By Rachael Ragen, SRC intern
Marine animals face many forms of pollution, but one of the less obvious forms that has potentially dangerous effects is noise pollution. Humans have always established civilizations near the water, but humans continue to explore further into the ocean and discover new resources. This shift brings a large amount of anthropogenic noise that can be “categorized as high-intensity and acute such as the noise produced by military sonar, pile driving and seismic explorations, or lower-level and chronic such as ship noise.” (Codarin 2009). Sound travels about four times faster in water than making the effects of sound pollution much more pronounced. It often goes unnoticed by humans since the sound of a motor may not be loud above water, but below it can be deafening. This can cause a great amount of stress for animals. Stress can be defined as “a threat to homeostasis” (Romano 2004). This stress can disrupt the normal behaviors of these animals including communication, diving, and hunting.
Sound as a form of communication is especially important to the ecology of marine mammals. Many marine mammals live in groups and can be used as part of their social structure or group hunting strategies. It is also often used in locating prey as seen by the bottlenose dolphin and their use of echolocation.
The most extreme example is the response of beaked whales to sonar. There are mass strandings of beaked whales that coincide with military activities. It is believed that these sounds can disrupt normal diving behavior of these whales and cause them to rise much more rapidly. This can lead to gas bubbles in the tissues and the supersaturation of nitrogen in tissues, which could possibly lead to decompression sickness (Rommel 2006). This is likely the cause of death and mass strandings of these organisms. Ear injuries are also common in specimens from mass strandings. Many theories exist on this topic but the definitive cause of the strandings is still unclear.
Sensitivity to sound pollution has been shown across many species of marine mammals, including one study by Romano et. al. This study demonstrated the neural-immune response of a white whale and a bottlenose dolphin with the effect of intense sound from a seismic water gun, BEN water gun, and BEN tone. Blood was taken before and after an intense sound and the hormones were analyzed. While there were only two animals used in this study, the results of the blood analysis showed several changes in the immune response. As the study went on the animals began to become desensitized and did not show the same level of stress.

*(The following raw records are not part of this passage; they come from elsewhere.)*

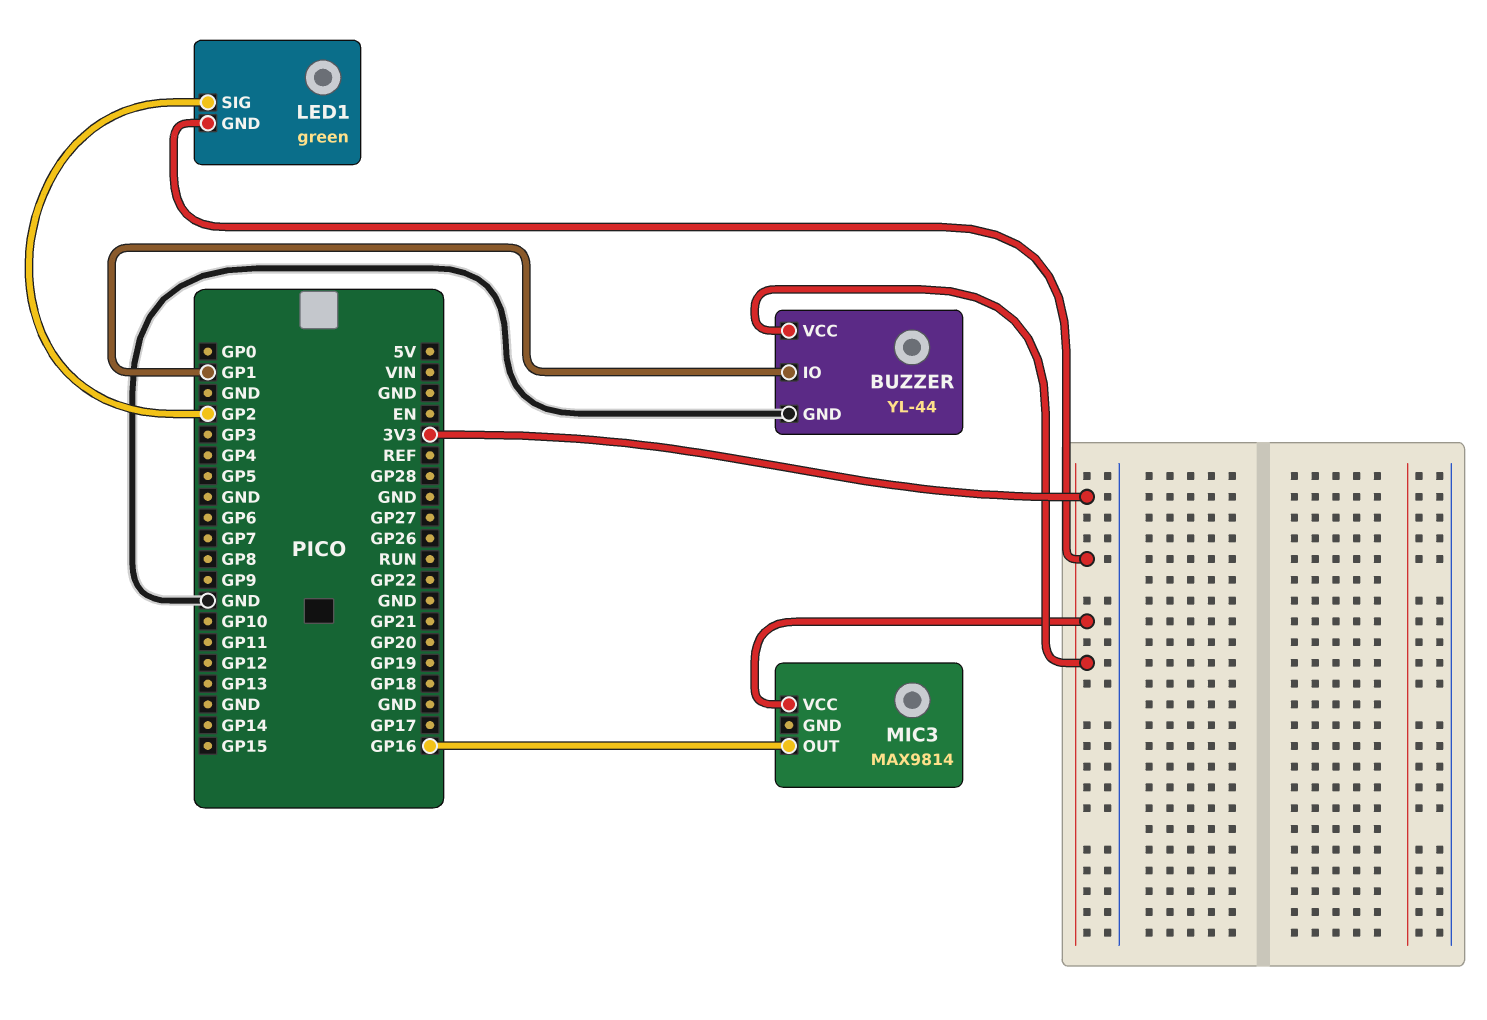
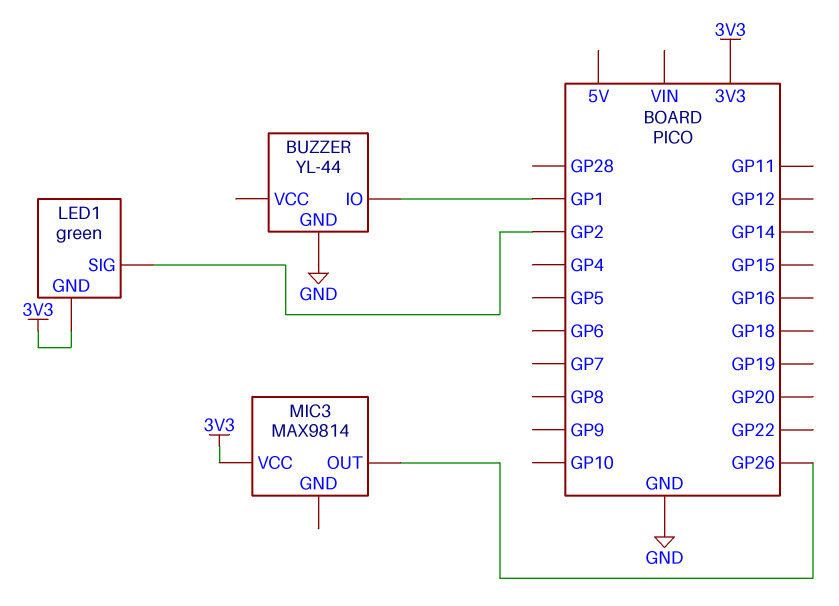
BUZZER pin VCC: 3V3 -> none
MIC3 pin OUT: GP16 -> GP26

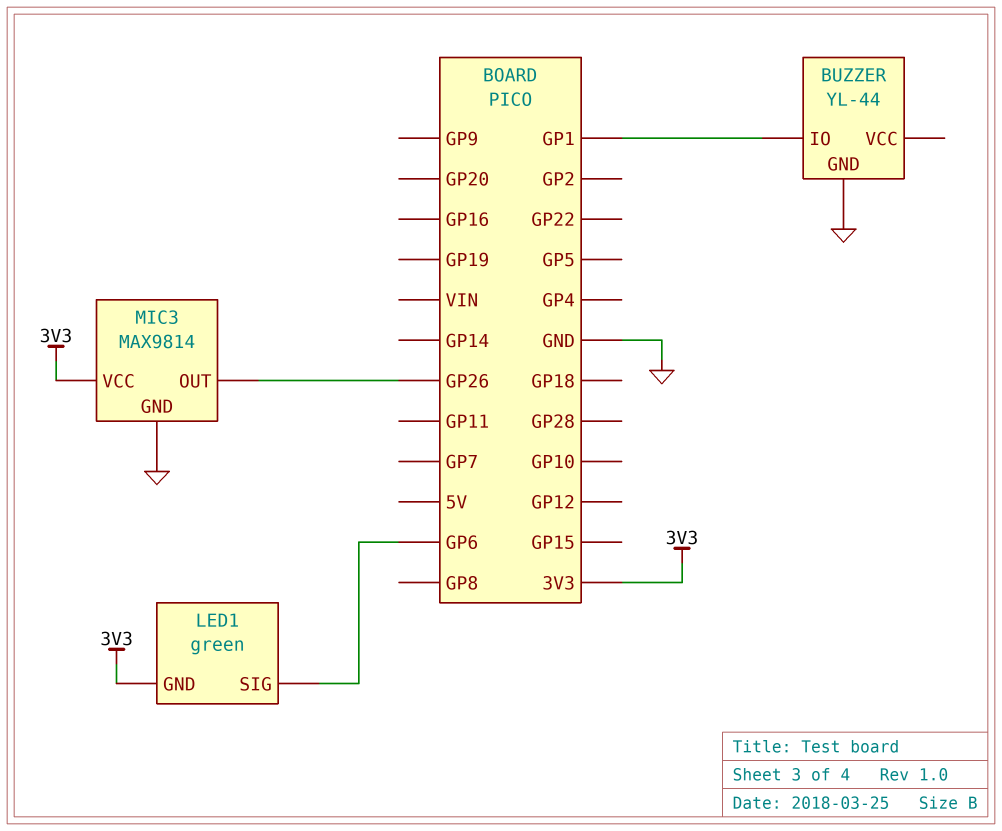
LED1 pin SIG: GP2 -> GP6
MIC3 pin GND: none -> GND

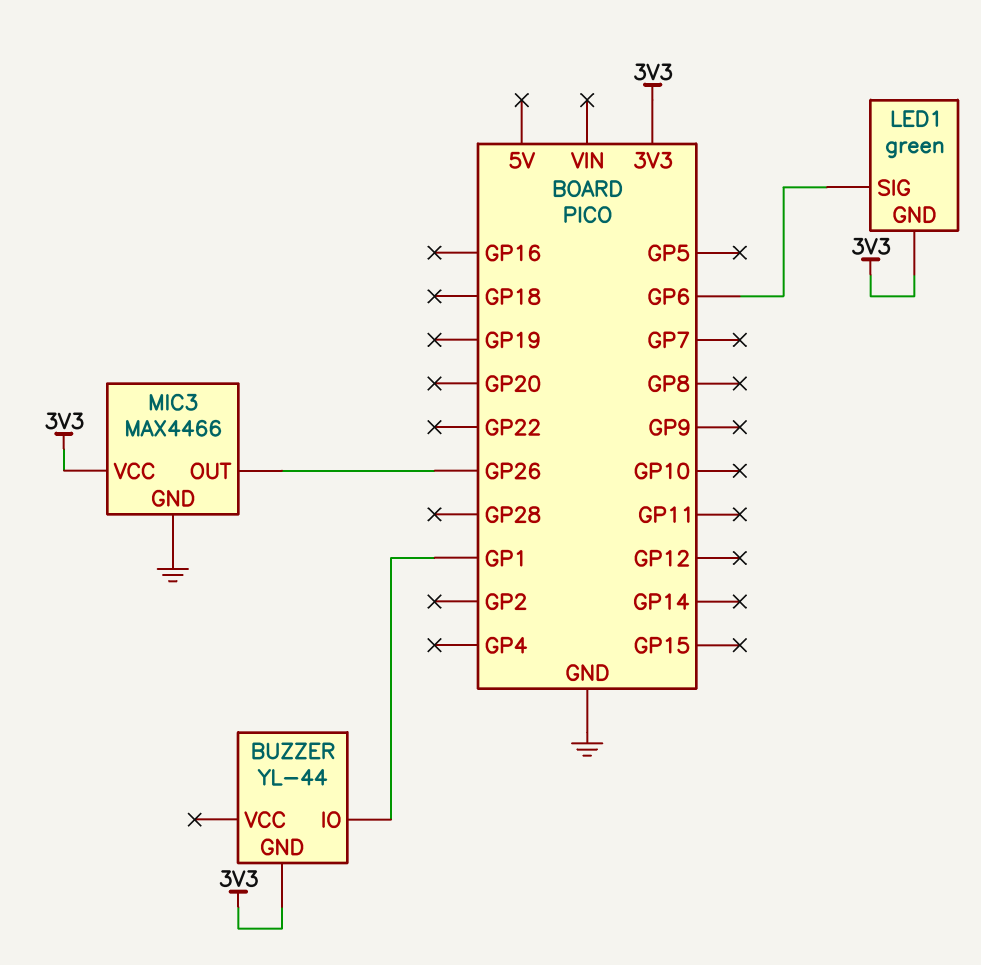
BUZZER pin GND: GND -> 3V3
MIC3: MAX9814 -> MAX4466

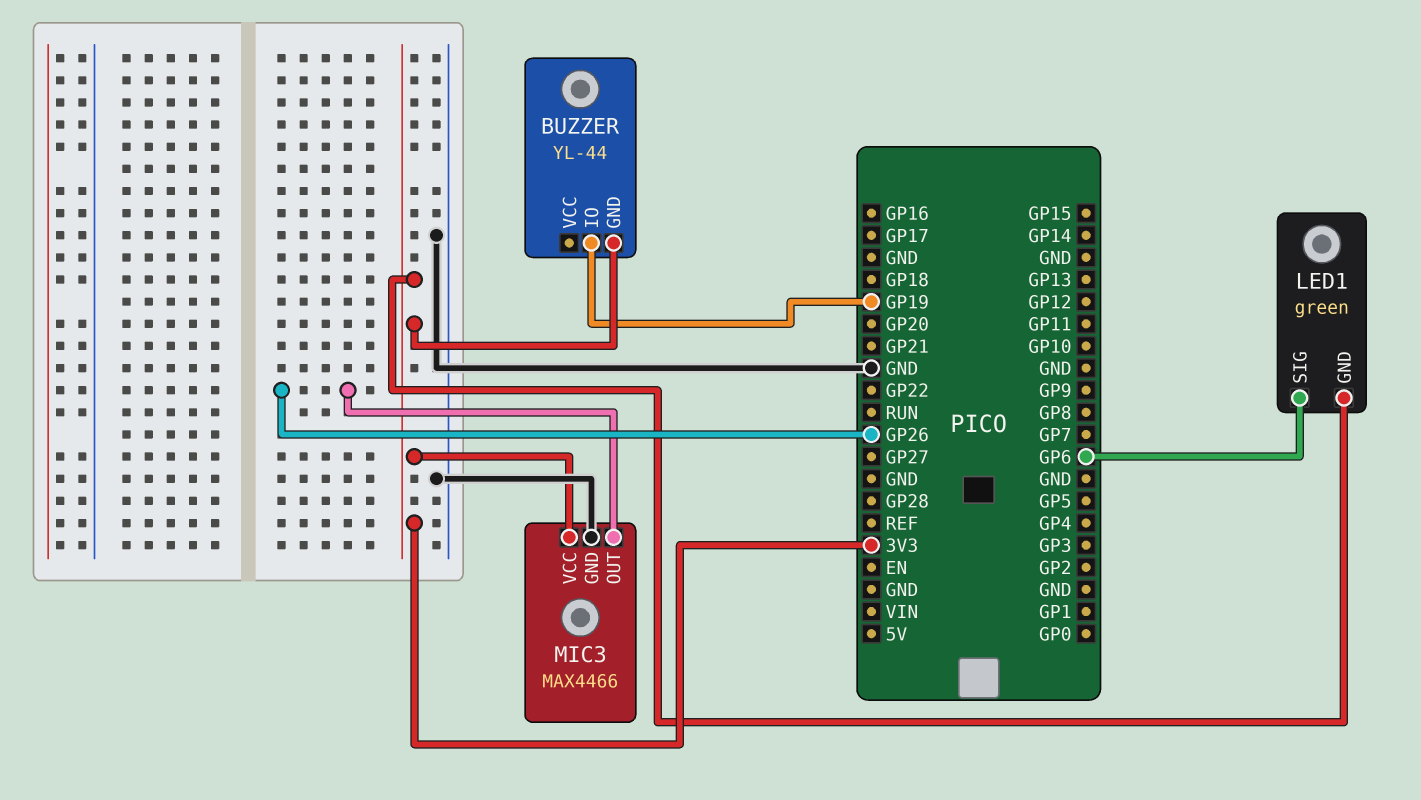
BUZZER pin IO: GP1 -> GP19

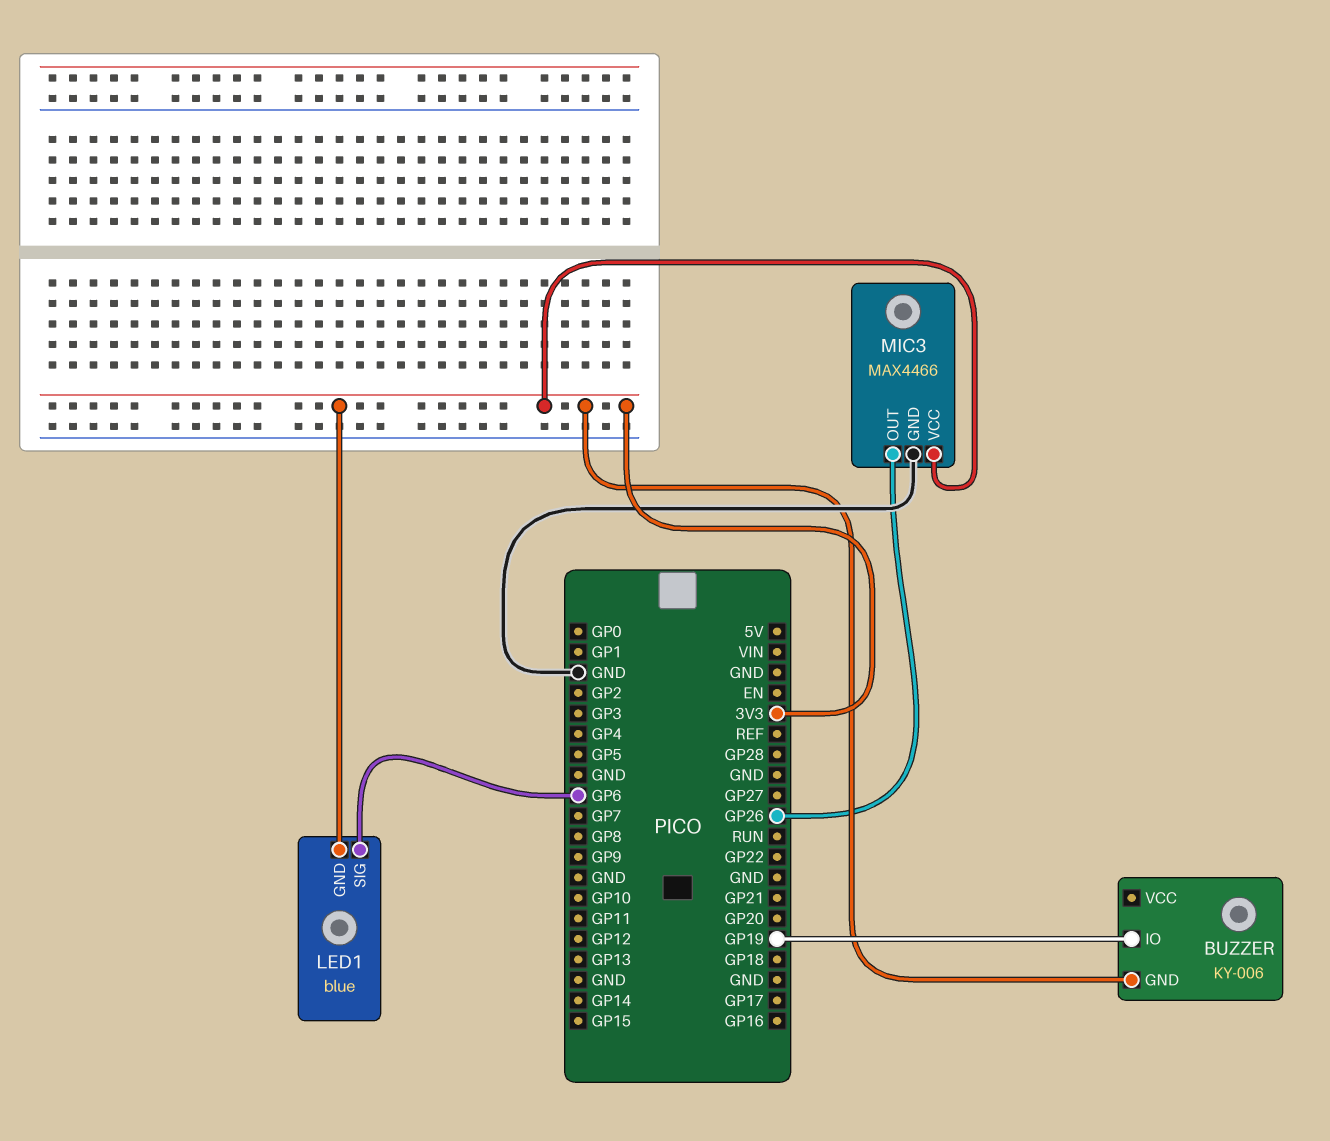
BUZZER: YL-44 -> KY-006
LED1: green -> blue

Stress responses have been observed across a wide range of animals besides marine mammals. Fish can communicate vocally, and it has been shown that anthropogenic sounds can greatly decrease the ability of fish to hear each other. Sensitivity was studied in damselfish, brown meagre, and the red-mouthed goby during this experiment. While the effect of the noise changes based on frequency, all species of fish were negatively affected (Codarin 2009).
Noise pollution is a problem for a large variety of marine animals. Further consideration for mitigation measures is required since the long term effects of sound pollution are relatively unknown and could be problematic for many animals. If stress is considered “a threat to homeostasis,” the increased stress levels could lower the ability of their immune system, reproductive success, and many other factors. This could be catastrophic for wild populations if management strategies are not established.
Codarin, A., L. Wysocki, F. Ladich, and M. Picciulina. 2009. Effects of ambient and boat noise on hearing and communication in three fish species living in a marine protected area (Miramare, Italy). 58(12):1880-1887.
Romano, T.A., M.J. Keogh, C. Kelly, P. Feng, L. Berk, C.E. Schlundt, D.A. Carder, and J.J. Finneran. 2004. Anthropogenic sound and marine mammal health: measures of the nervous and immune systems before and after intense sound exposure. Can. J. Fish. Aquat. Sci. 61:1124-1134.
Rommel, S.A., A. M. Costidis, A. Fernandez, P.D. Jepson, D.A. Pabsta, W.A. McLellana, D.S. Houser, T.W. Cranford, A.L. Van Heldenaa, D.M. Allen, and N.B.Barros. 2006. Elements of beaked whale anatomy and diving physiology and some hypothetical causes of sonar-related stranding. 7(3):189-209.